# PROBLEM TO SOLVE
Repeat each line of the data below exactly, but skip the pictures.

# PROVIDED MATERIAL
━━━

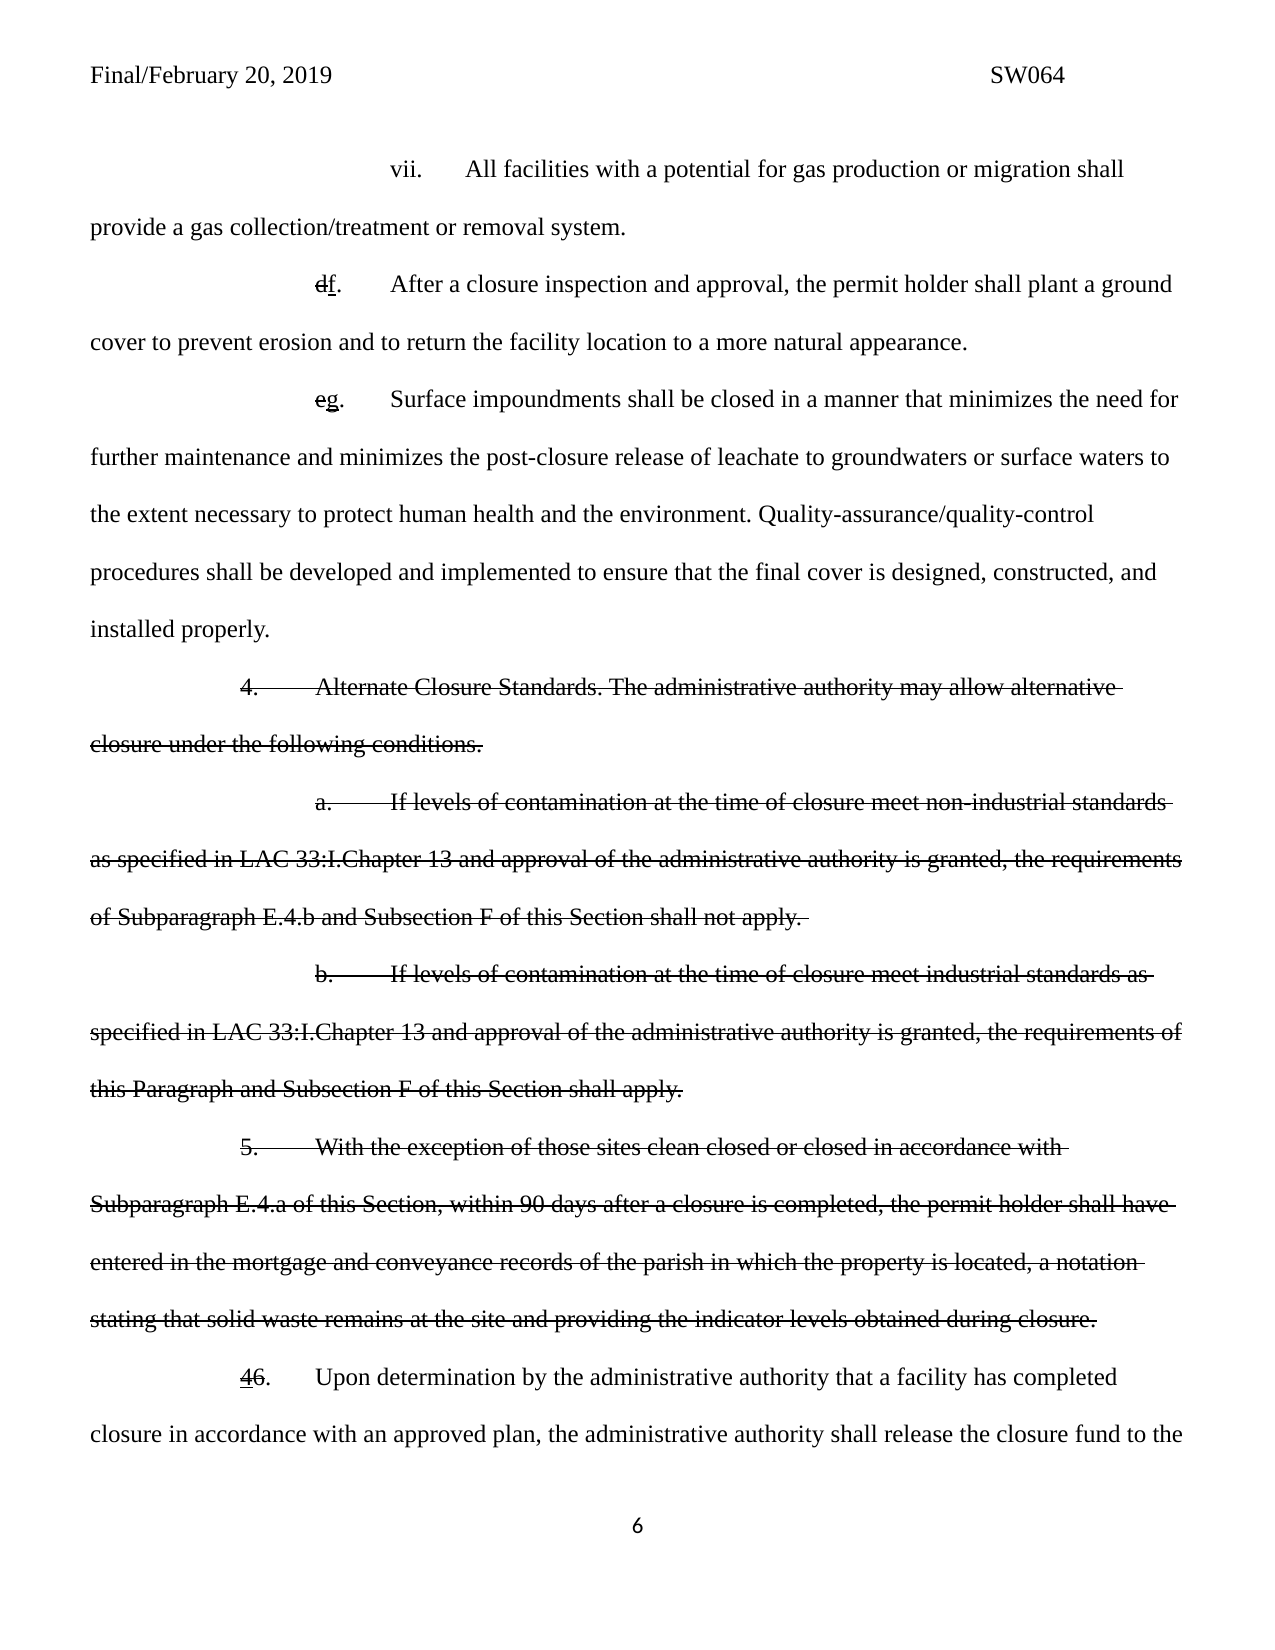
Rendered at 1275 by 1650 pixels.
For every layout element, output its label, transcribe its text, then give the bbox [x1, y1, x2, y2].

text b. If levels of contamination at the time of closure meet industrial standards as specified in LAC 33:I.Chapter 13 and approval of the administrative authority is granted, the requirements of this Paragraph and Subsection F of this Section shall apply. [90, 959, 1185, 1103]
text a. If levels of contamination at the time of closure meet non-industrial standards as specified in LAC 33:I.Chapter 13 and approval of the administrative authority is granted, the requirements of Subparagraph E.4.b and Subsection F of this Section shall not apply. [90, 787, 1185, 931]
text 4. Alternate Closure Standards. The administrative authority may allow alternative closure under the following conditions. [90, 672, 1185, 758]
text df. After a closure inspection and approval, the permit holder shall plant a ground cover to prevent erosion and to return the facility location to a more natural appearance. [90, 269, 1185, 356]
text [90, 1362, 1185, 1448]
text vii. All facilities with a potential for gas production or migration shall provide a gas collection/treatment or removal system. [90, 154, 1185, 241]
text eg. Surface impoundments shall be closed in a manner that minimizes the need for further maintenance and minimizes the post-closure release of leachate to groundwaters or surface waters to the extent necessary to protect human health and the environment. Quality-assurance/quality-control procedures shall be developed and implemented to ensure that the final cover is designed, constructed, and installed properly. [90, 384, 1185, 643]
text 5. With the exception of those sites clean closed or closed in accordance with Subparagraph E.4.a of this Section, within 90 days after a closure is completed, the permit holder shall have entered in the mortgage and conveyance records of the parish in which the property is located, a notation stating that solid waste remains at the site and providing the indicator levels obtained during closure. [90, 1132, 1185, 1333]
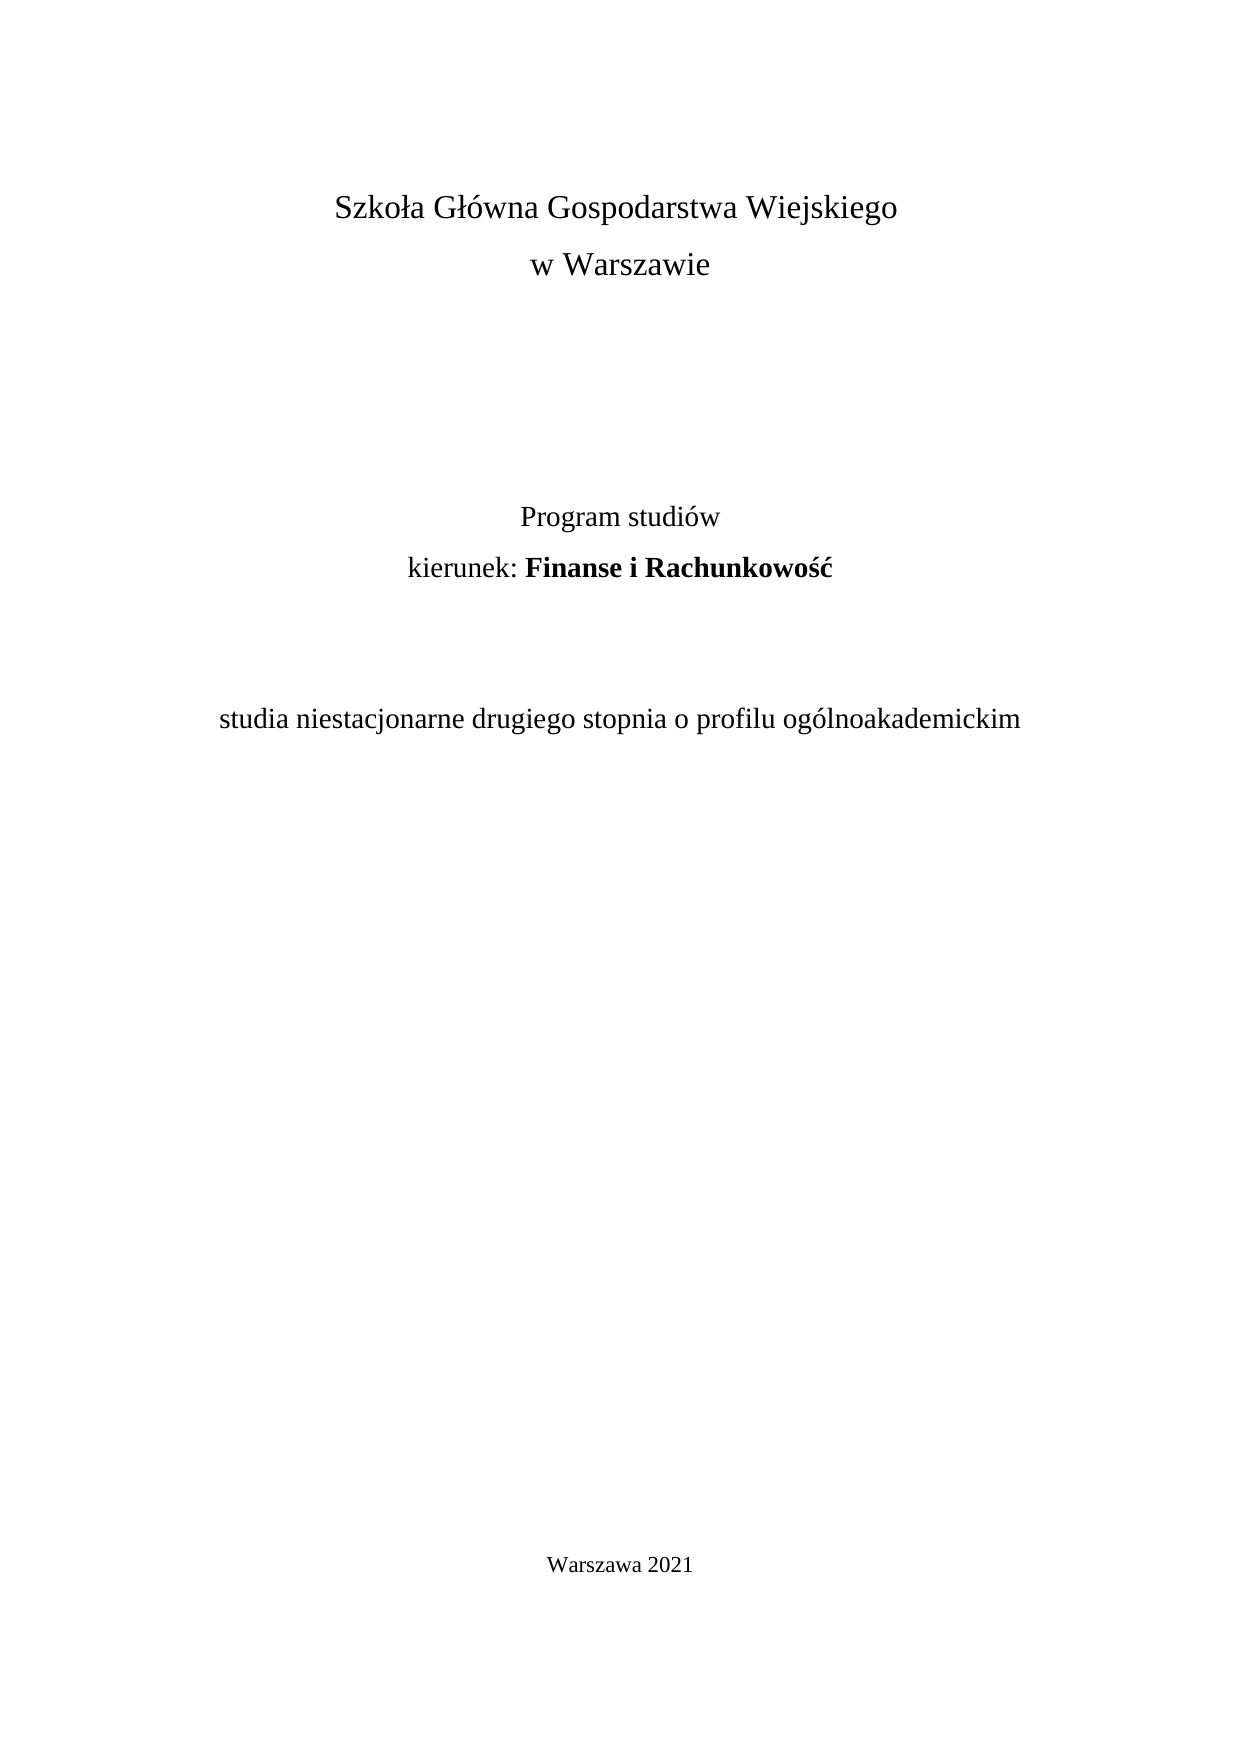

━━━

# RESPONSE TO THIS TASK
Rendered at 1275 by 1650 pixels.
For every layout element, output its label, transcribe its text, then give the bbox [x1, y1, x2, y2].

text b. If levels of contamination at the time of closure meet industrial standards as specified in LAC 33:I.Chapter 13 and approval of the administrative authority is granted, the requirements of this Paragraph and Subsection F of this Section shall apply. [90, 959, 1185, 1103]
text a. If levels of contamination at the time of closure meet non-industrial standards as specified in LAC 33:I.Chapter 13 and approval of the administrative authority is granted, the requirements of Subparagraph E.4.b and Subsection F of this Section shall not apply. [90, 787, 1185, 931]
text 4. Alternate Closure Standards. The administrative authority may allow alternative closure under the following conditions. [90, 672, 1185, 758]
text df. After a closure inspection and approval, the permit holder shall plant a ground cover to prevent erosion and to return the facility location to a more natural appearance. [90, 269, 1185, 356]
text [90, 1362, 1185, 1448]
text vii. All facilities with a potential for gas production or migration shall provide a gas collection/treatment or removal system. [90, 154, 1185, 241]
text eg. Surface impoundments shall be closed in a manner that minimizes the need for further maintenance and minimizes the post-closure release of leachate to groundwaters or surface waters to the extent necessary to protect human health and the environment. Quality-assurance/quality-control procedures shall be developed and implemented to ensure that the final cover is designed, constructed, and installed properly. [90, 384, 1185, 643]
text 5. With the exception of those sites clean closed or closed in accordance with Subparagraph E.4.a of this Section, within 90 days after a closure is completed, the permit holder shall have entered in the mortgage and conveyance records of the parish in which the property is located, a notation stating that solid waste remains at the site and providing the indicator levels obtained during closure. [90, 1132, 1185, 1333]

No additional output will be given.